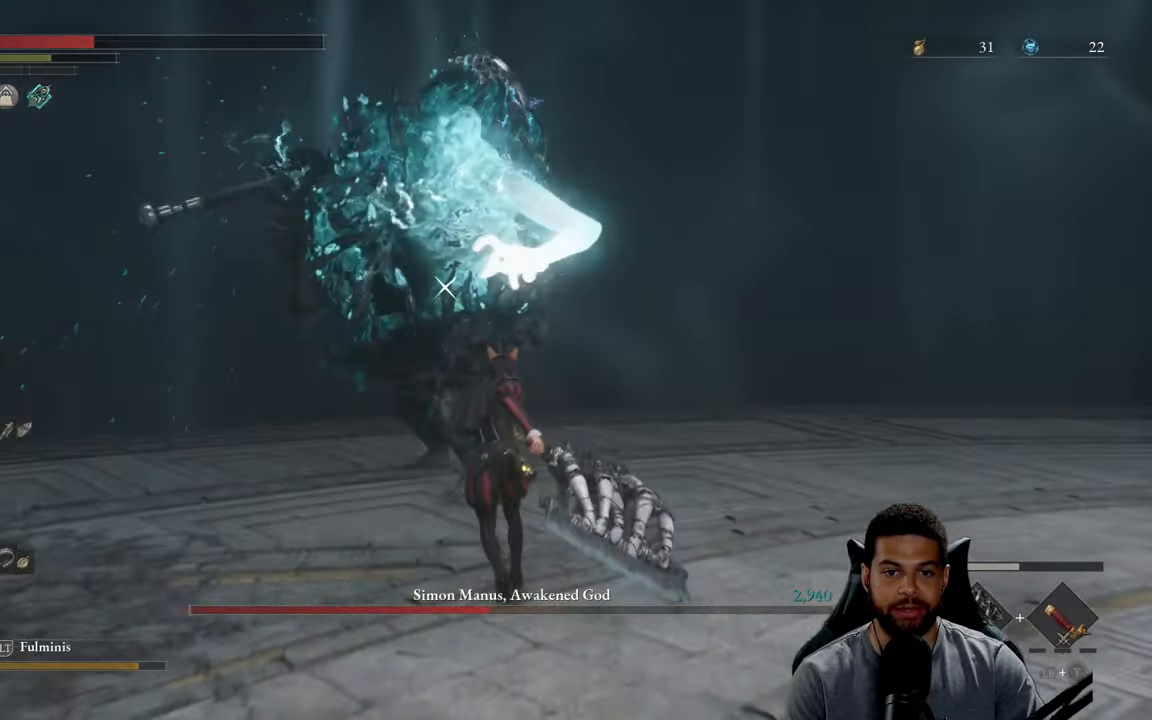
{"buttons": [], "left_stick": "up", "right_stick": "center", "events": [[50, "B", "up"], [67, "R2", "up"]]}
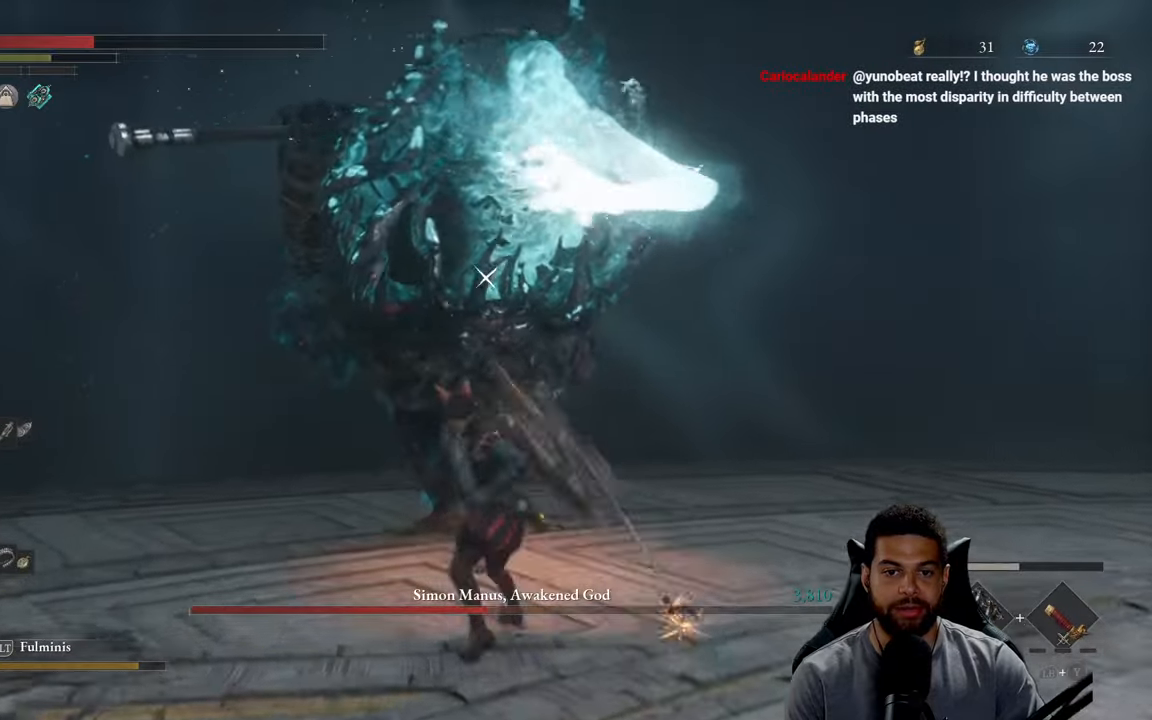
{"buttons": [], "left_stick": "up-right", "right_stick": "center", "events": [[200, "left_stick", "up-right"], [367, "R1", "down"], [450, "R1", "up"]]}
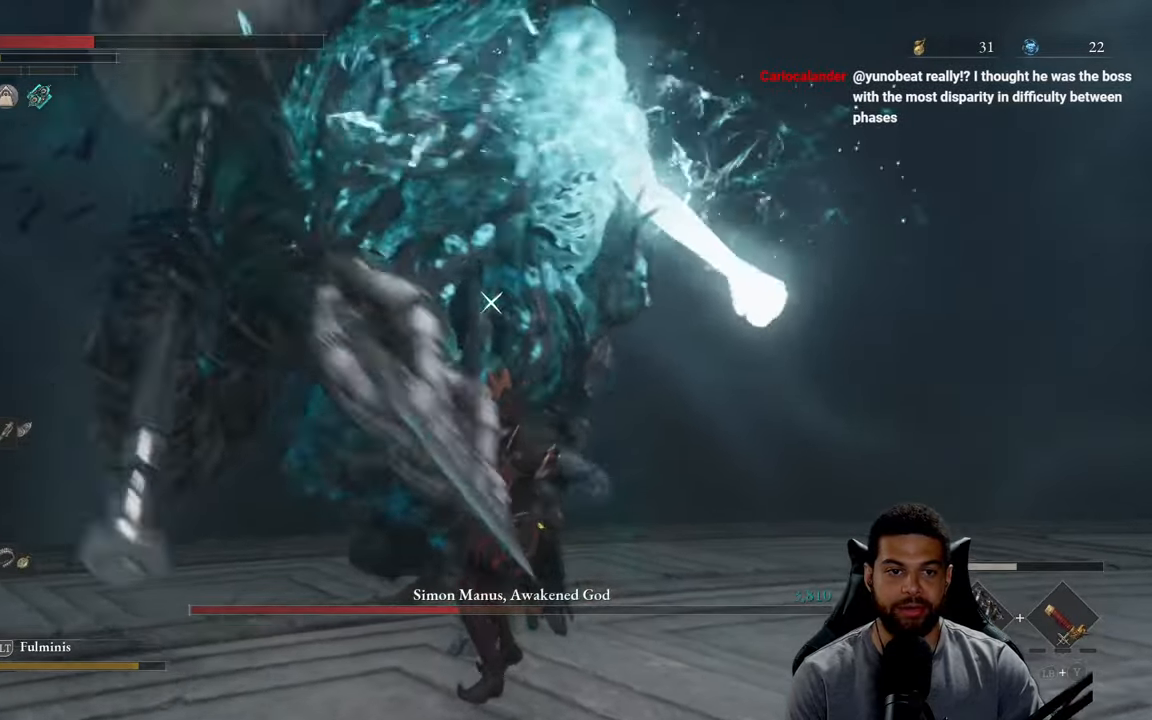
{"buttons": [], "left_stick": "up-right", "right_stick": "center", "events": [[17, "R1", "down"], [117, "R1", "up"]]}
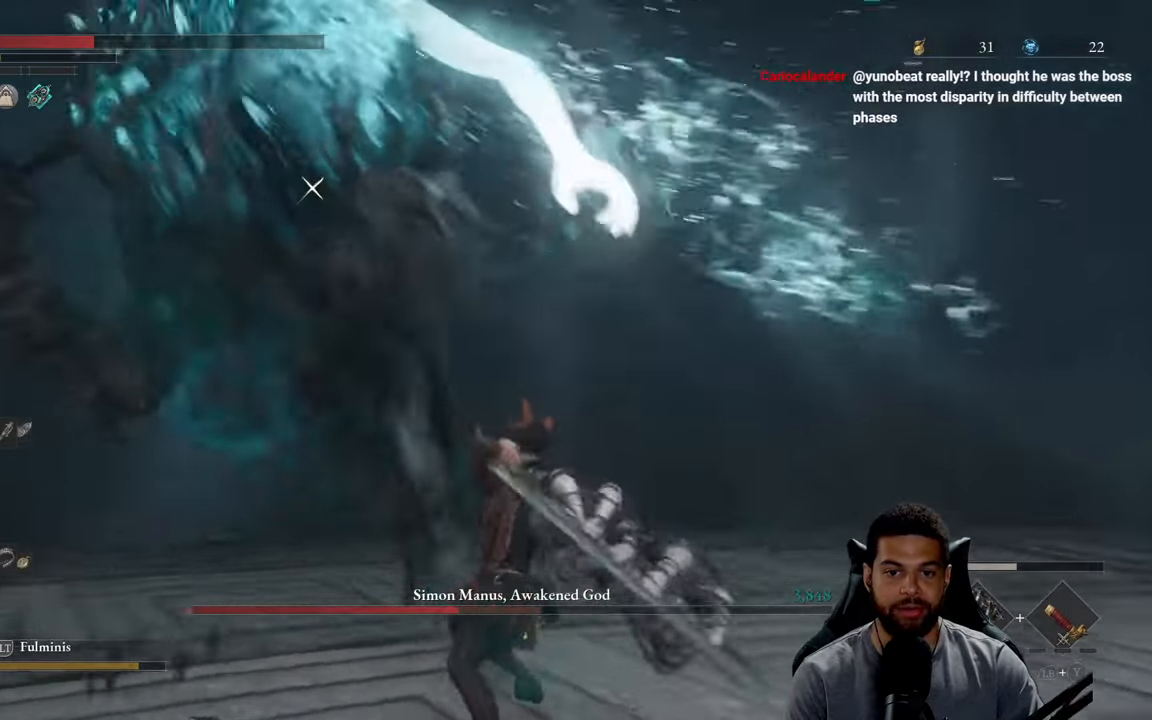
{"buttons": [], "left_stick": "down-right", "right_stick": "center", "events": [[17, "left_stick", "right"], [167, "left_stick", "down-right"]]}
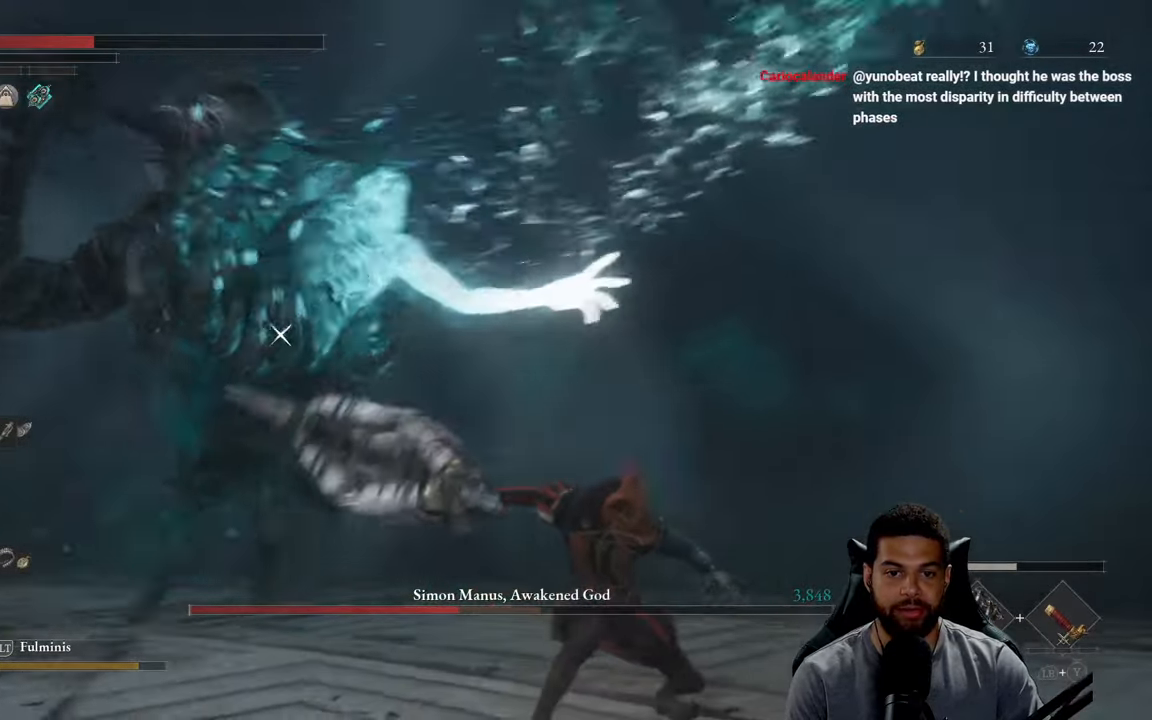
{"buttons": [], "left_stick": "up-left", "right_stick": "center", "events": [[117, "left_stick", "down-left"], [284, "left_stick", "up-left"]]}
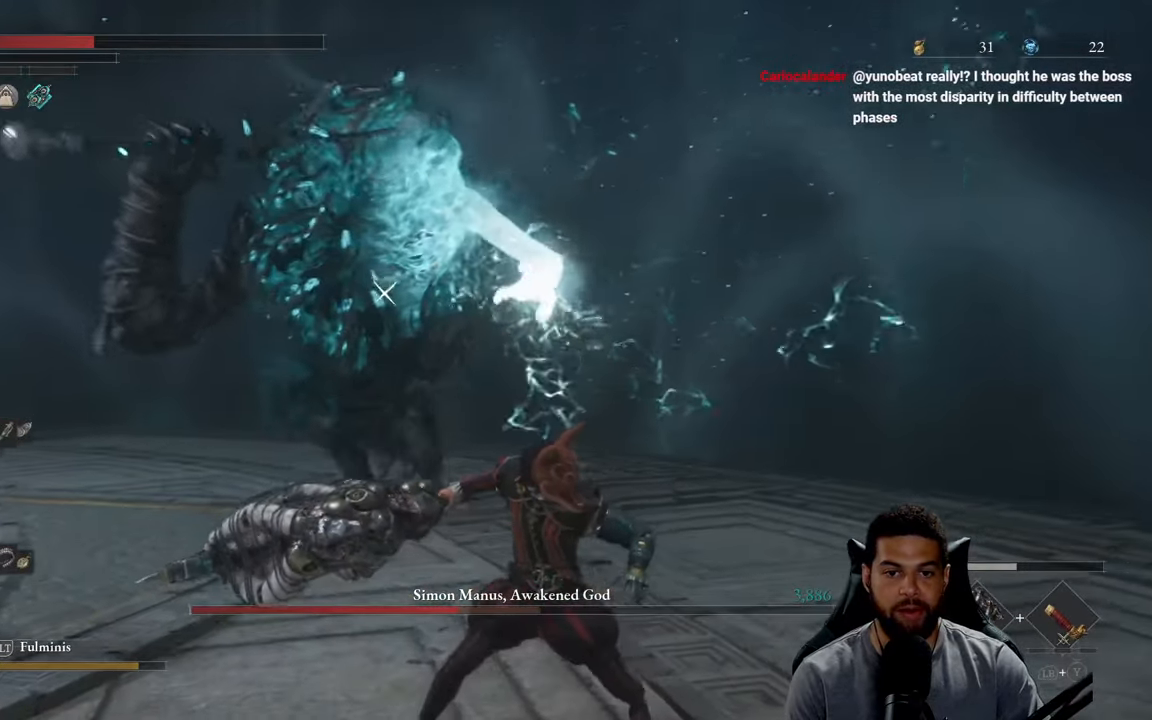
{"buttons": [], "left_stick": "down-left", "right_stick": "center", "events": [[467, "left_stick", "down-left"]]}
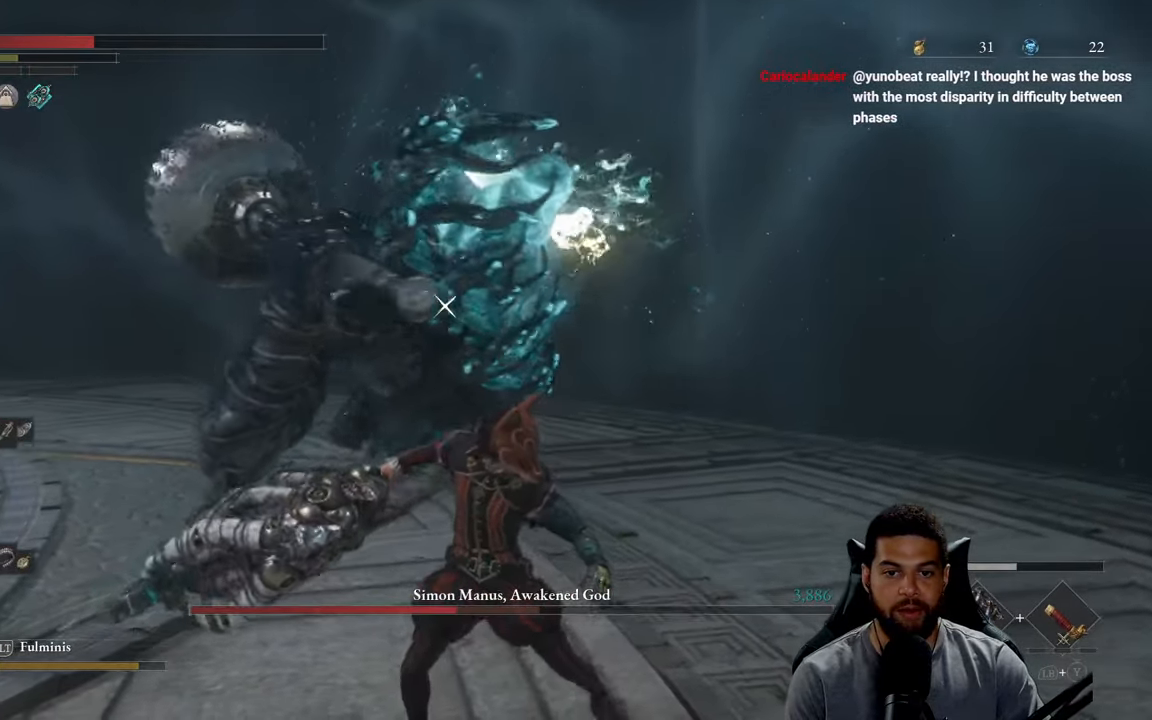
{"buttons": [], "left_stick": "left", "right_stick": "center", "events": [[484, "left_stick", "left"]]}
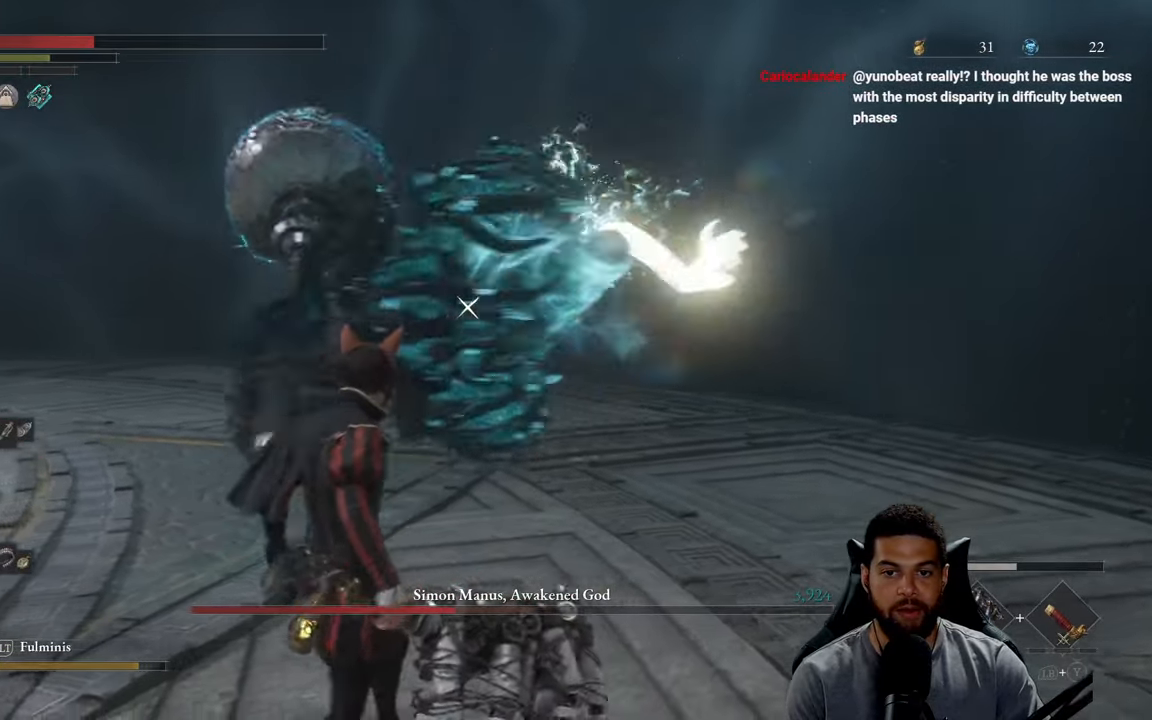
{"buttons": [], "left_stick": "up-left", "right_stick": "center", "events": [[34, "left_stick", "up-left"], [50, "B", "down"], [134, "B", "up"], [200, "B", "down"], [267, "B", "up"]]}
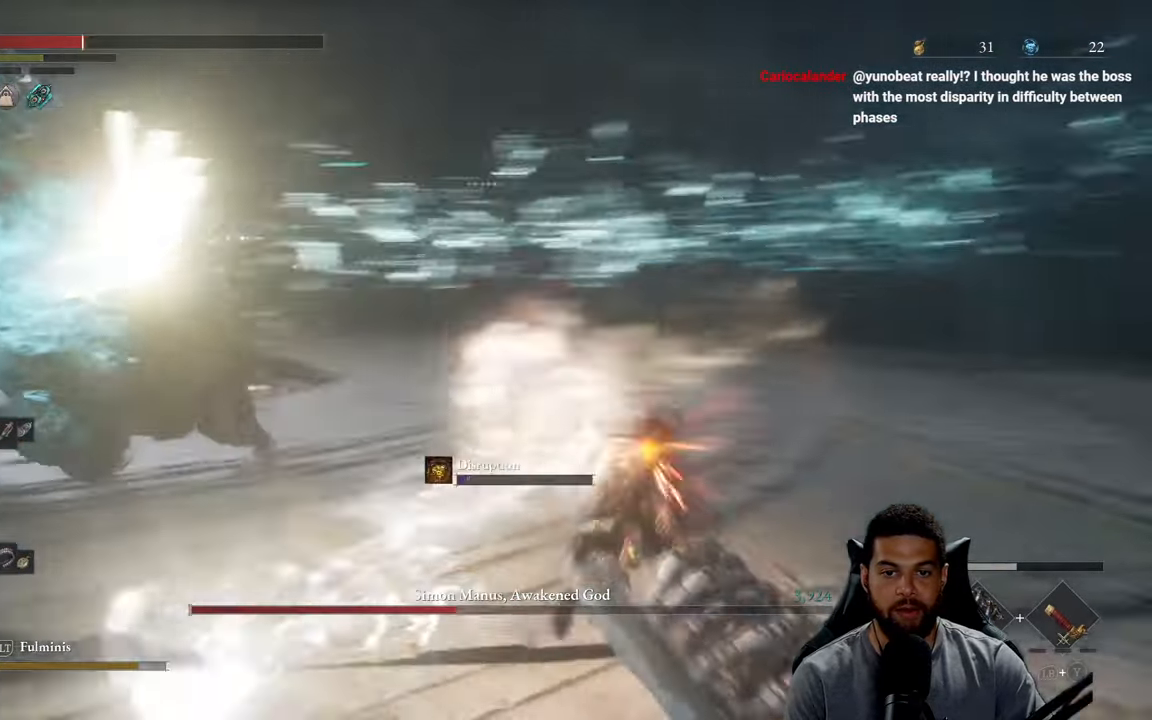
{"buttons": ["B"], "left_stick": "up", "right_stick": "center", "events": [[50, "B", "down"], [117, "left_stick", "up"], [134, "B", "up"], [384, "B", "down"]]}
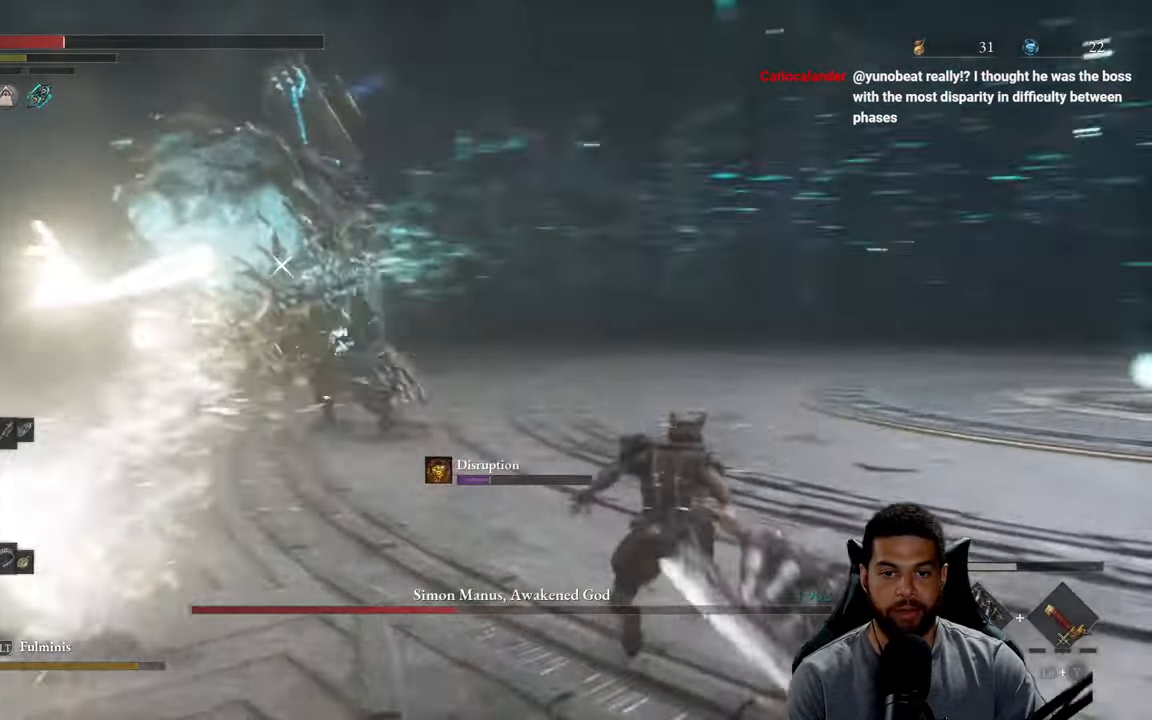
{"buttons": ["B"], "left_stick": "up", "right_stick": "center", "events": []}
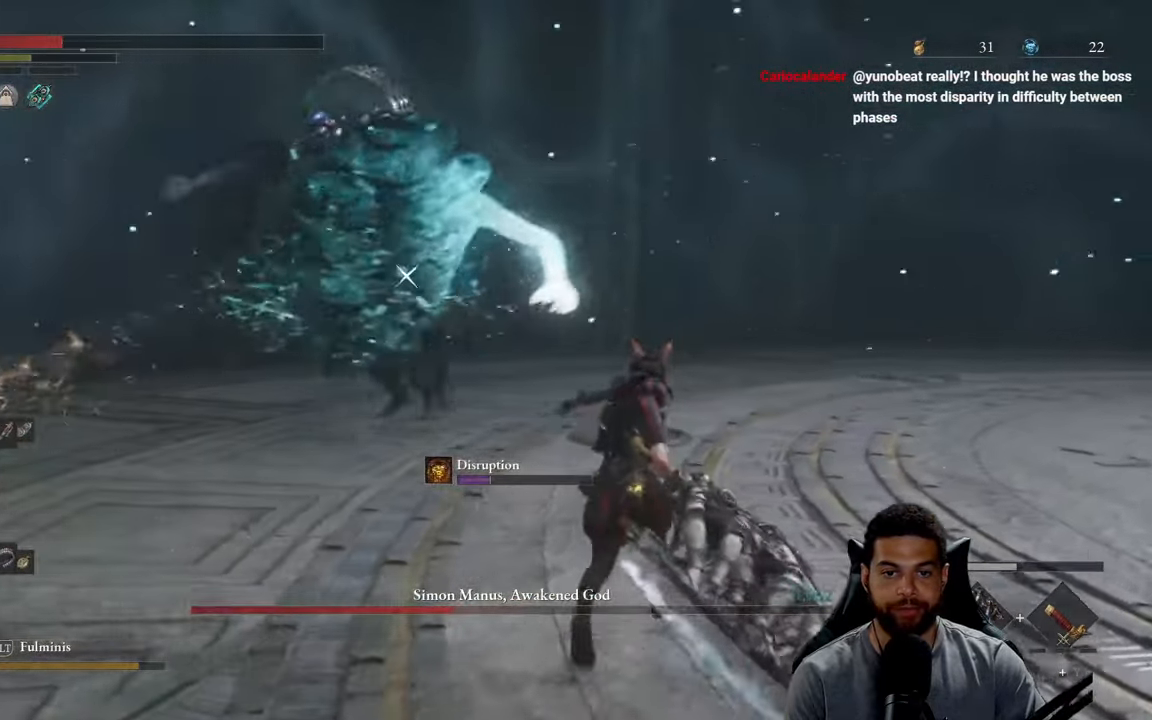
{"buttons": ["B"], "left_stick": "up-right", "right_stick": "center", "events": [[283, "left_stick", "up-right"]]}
::::::::::
**DESCRIPTION OF THE TASK:** Repeat the records above exactly, without pictures.

**SOLUTION FOR THIS PROBLEM:**
{"buttons": [], "left_stick": "up", "right_stick": "center", "events": [[50, "B", "up"], [67, "R2", "up"]]}
{"buttons": [], "left_stick": "up-right", "right_stick": "center", "events": [[200, "left_stick", "up-right"], [367, "R1", "down"], [450, "R1", "up"]]}
{"buttons": [], "left_stick": "up-right", "right_stick": "center", "events": [[17, "R1", "down"], [117, "R1", "up"]]}
{"buttons": [], "left_stick": "down-right", "right_stick": "center", "events": [[17, "left_stick", "right"], [167, "left_stick", "down-right"]]}
{"buttons": [], "left_stick": "up-left", "right_stick": "center", "events": [[117, "left_stick", "down-left"], [284, "left_stick", "up-left"]]}
{"buttons": [], "left_stick": "down-left", "right_stick": "center", "events": [[467, "left_stick", "down-left"]]}
{"buttons": [], "left_stick": "left", "right_stick": "center", "events": [[484, "left_stick", "left"]]}
{"buttons": [], "left_stick": "up-left", "right_stick": "center", "events": [[34, "left_stick", "up-left"], [50, "B", "down"], [134, "B", "up"], [200, "B", "down"], [267, "B", "up"]]}
{"buttons": ["B"], "left_stick": "up", "right_stick": "center", "events": [[50, "B", "down"], [117, "left_stick", "up"], [134, "B", "up"], [384, "B", "down"]]}
{"buttons": ["B"], "left_stick": "up", "right_stick": "center", "events": []}
{"buttons": ["B"], "left_stick": "up-right", "right_stick": "center", "events": [[283, "left_stick", "up-right"]]}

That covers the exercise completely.